Covalent-organic frameworks rich in nitrogen and oxygen as modified separators for lithium–sulfur batteries: pore size effects

Abstract

Lithium–sulfur (Li–S) batteries are promising candidates for energy storage technology owing to their high specific capacity and relatively low raw material costs. Nevertheless, the shuttling of soluble polysulfides between electrodes remains a challenge, resulting in rapid capacity decay. Herein, we presented two porous covalent-organic framework (COF)-based battery separators (DTQ-COF and DHTA-COF) to mitigate this shuttling problem. The two COF materials exhibited same pore shapes and different pore sizes. We performed in-depth characterizations of these two COFs rich in nitrogen and oxygen using various analytical techniques and compared their pore structures and pore sizes. Notably, the DTQ-COF-modified layer with smaller pore sizes (<2 nm) efficiently inhibited the shuttling of polysulfides and simultaneously facilitated the diffusion of Li⁺ ions based on pore size effect.

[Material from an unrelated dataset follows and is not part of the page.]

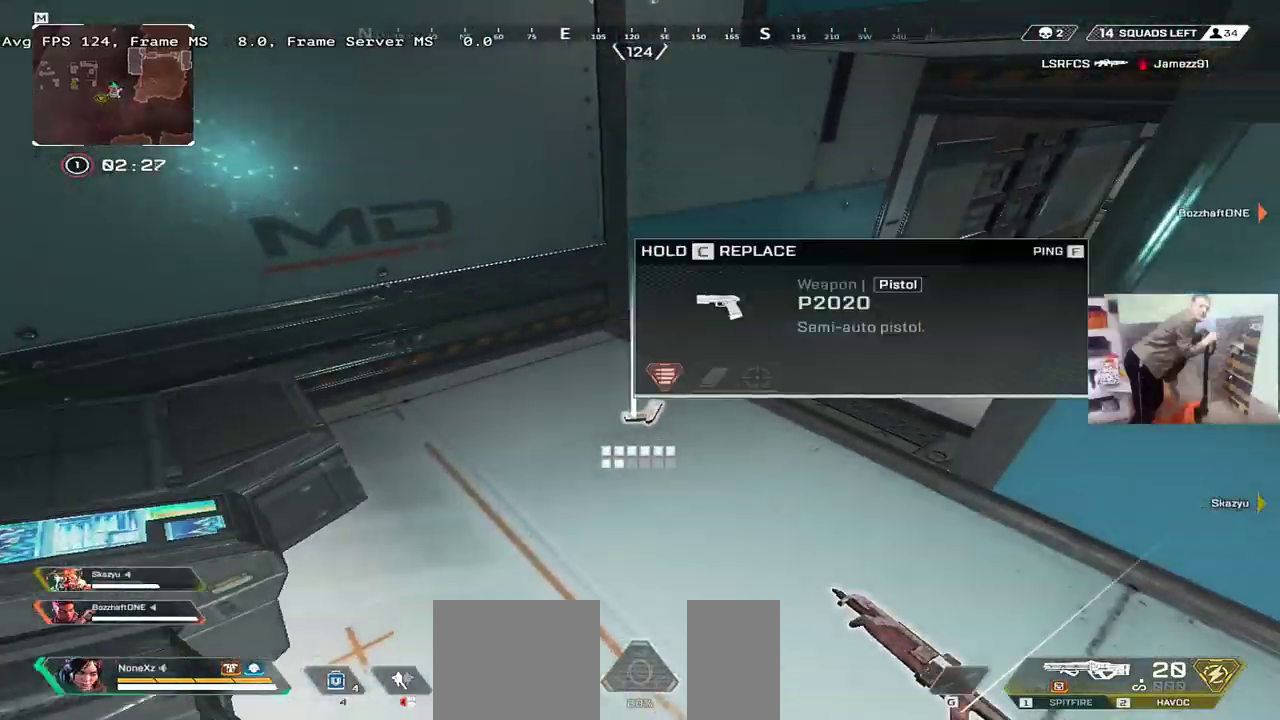
{"keys": ["w"], "mouse": [], "events": [[33, "e", "down"], [66, "shift", "down"], [83, "e", "up"], [83, "w", "down"], [133, "shift", "up"]]}
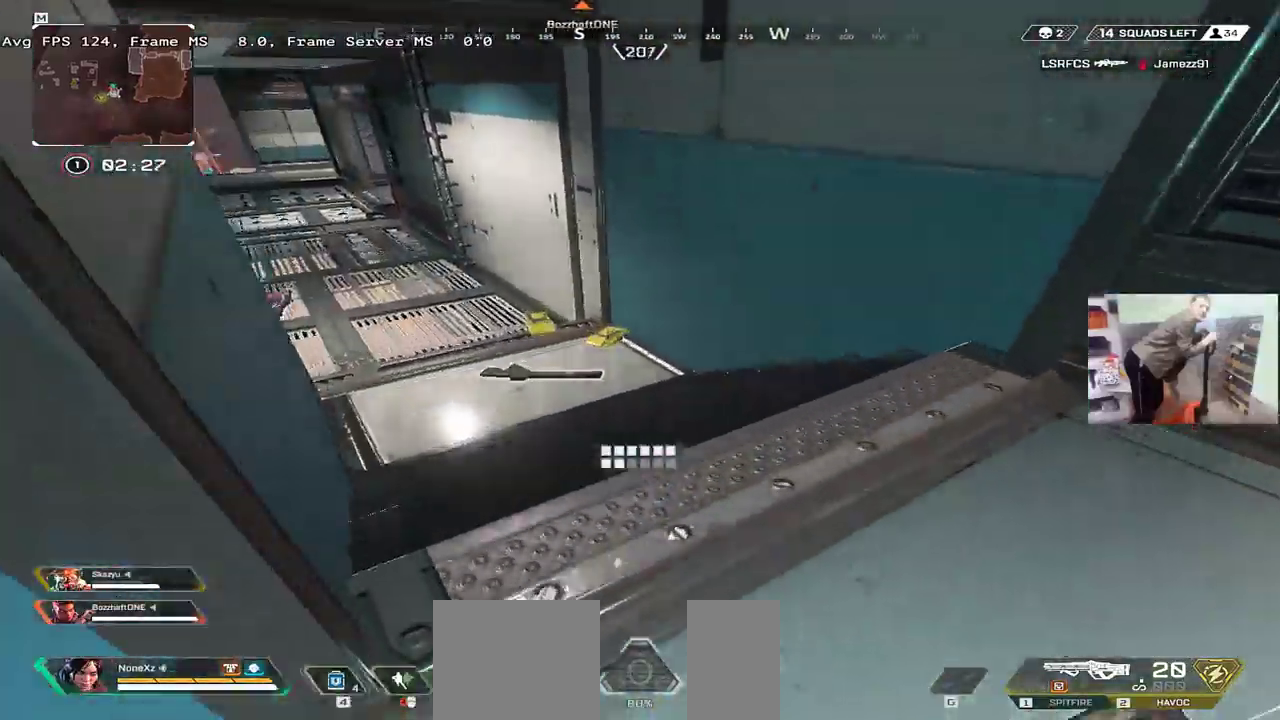
{"keys": [], "mouse": [], "events": [[466, "w", "up"]]}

A cell assembled using the DTQ-COF-modified separator showed a higher ionic conductivity. Consequently, the assembled Li–S battery with the DTQ-COF-modified separator exhibited better electrochemical properties with a specific capacity of 924.9 mA h g⁻¹ at 0.1C and 476.9 mA h g⁻¹ at a higher current density of 2C. Additionally, at 1C after 500 cycles, a low fading rate of only 0.08% was observed. Thus, our work could provide guidance for suppressing the shuttling of polysulfides in Li–S batteries using the pore size sieving effect.